(Excerpts from a dataset)
-- Opening Marker --

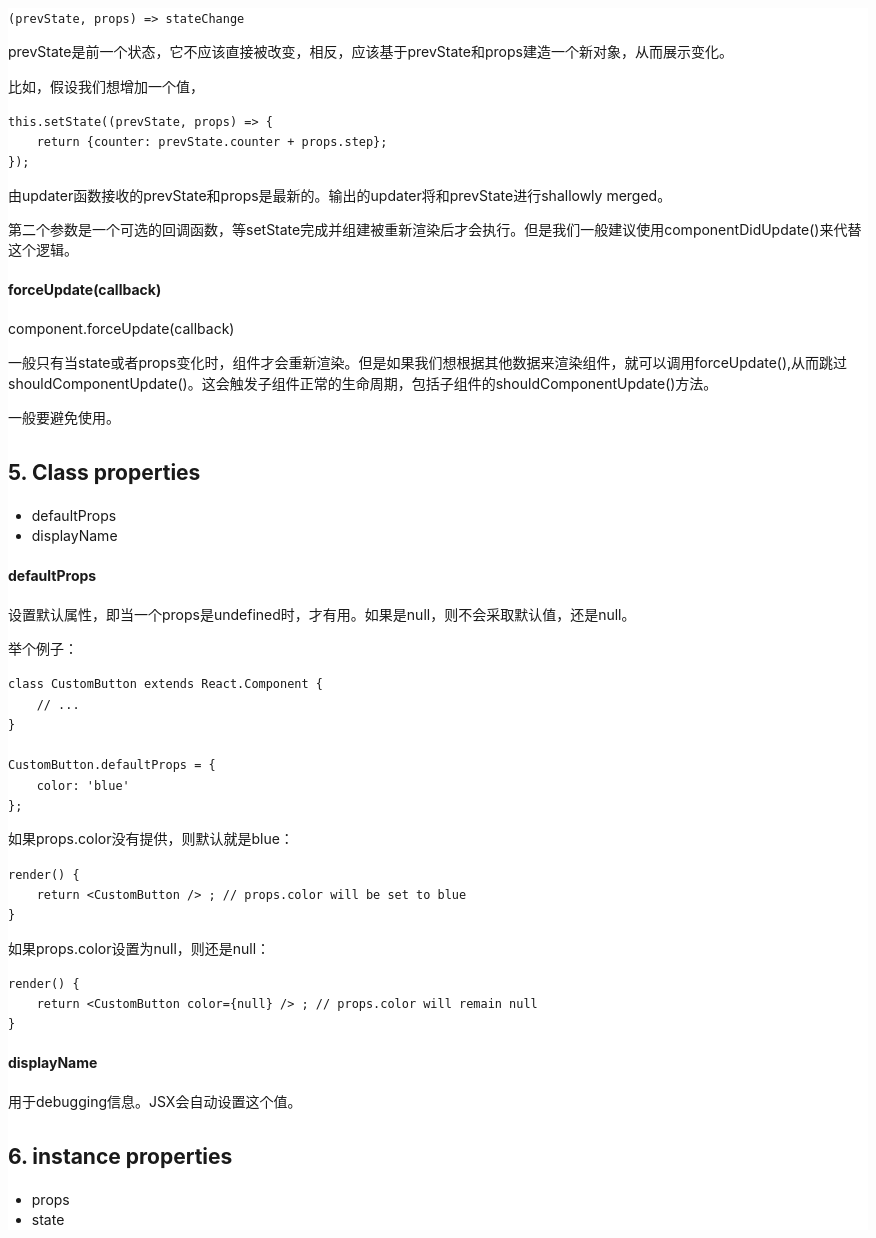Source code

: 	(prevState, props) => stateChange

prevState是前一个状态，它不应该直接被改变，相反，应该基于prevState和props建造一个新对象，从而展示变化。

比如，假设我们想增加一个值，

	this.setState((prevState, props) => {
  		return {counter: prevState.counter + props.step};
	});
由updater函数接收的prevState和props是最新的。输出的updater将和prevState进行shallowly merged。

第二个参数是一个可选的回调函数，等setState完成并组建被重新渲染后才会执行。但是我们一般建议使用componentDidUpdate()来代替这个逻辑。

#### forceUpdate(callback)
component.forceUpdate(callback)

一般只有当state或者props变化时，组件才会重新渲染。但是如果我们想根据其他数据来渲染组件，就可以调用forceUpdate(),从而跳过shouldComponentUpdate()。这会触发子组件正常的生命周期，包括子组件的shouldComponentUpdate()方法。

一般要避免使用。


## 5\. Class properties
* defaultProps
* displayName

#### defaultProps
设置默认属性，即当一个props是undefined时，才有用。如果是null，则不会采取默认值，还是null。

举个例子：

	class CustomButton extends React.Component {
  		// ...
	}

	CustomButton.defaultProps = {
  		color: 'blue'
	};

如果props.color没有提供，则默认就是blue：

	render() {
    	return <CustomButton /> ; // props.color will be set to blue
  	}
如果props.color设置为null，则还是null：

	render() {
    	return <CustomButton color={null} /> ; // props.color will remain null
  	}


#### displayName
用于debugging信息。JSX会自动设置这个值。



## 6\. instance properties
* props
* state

-- Closing Marker --

**REQUEST**: Where a line above contains the word "return", copy that line.

**SOLUTION TO THIS PROBLEM**:
  		return {counter: prevState.counter + props.step};
    	return <CustomButton /> ; // props.color will be set to blue
    	return <CustomButton color={null} /> ; // props.color will remain null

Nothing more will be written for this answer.